October 14, 2025 AT 19:16 PM

It’s disheartening to see projects rewarding only those who can afford to stake large amounts. This creates a tiered system that benefits the already wealthy, undermining the principle of decentralization. Moreover, the manual claim process adds friction that may exclude less tech‑savvy participants. If MultiversX truly cares about community growth, they should design truly inclusive incentives.
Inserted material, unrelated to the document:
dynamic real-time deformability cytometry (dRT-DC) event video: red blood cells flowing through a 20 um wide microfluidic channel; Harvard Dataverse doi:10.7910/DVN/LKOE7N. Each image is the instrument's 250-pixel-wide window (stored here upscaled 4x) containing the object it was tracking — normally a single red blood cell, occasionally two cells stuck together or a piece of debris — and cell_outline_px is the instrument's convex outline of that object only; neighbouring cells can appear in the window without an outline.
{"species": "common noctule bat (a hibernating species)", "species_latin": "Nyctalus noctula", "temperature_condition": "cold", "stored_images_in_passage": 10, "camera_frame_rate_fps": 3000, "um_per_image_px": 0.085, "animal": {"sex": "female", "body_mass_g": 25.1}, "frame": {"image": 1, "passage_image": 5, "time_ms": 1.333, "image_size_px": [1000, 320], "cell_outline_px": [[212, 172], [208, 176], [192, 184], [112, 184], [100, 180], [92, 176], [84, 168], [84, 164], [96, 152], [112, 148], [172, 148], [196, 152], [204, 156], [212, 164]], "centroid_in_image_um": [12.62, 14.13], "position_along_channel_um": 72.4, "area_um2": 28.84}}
Otherwise, it’s just another pay‑to‑play scheme.

Darren Belisle

Darren Belisle

October 15, 2025 AT 06:23 AM

Great overview, thanks for the details!; The eligibility criteria are clear; Just remember to watch the official channels for updates; The manual claim adds a nice interactive step; Good luck to everyone hoping to receive their EarnDrop!

Heather Zappella

Heather Zappella

October 15, 2025 AT 17:29 PM

The guide does a solid job of walking through the steps, especially for newcomers. I appreciate the emphasis on security and the reminder to verify URLs. The comparison with Metabonding helps contextualize the ecosystem’s broader incentive structures. Overall, a well‑structured resource that should be bookmarked by anyone interested in MultiversX.

Sal Sam

Sal Sam

October 16, 2025 AT 04:36 AM

From a technical standpoint, the EarnDrop leverages on‑chain snapshot APIs to capture stake and trade metrics. Ensure your RPC endpoint is synced; otherwise, the eligibility check could return stale data.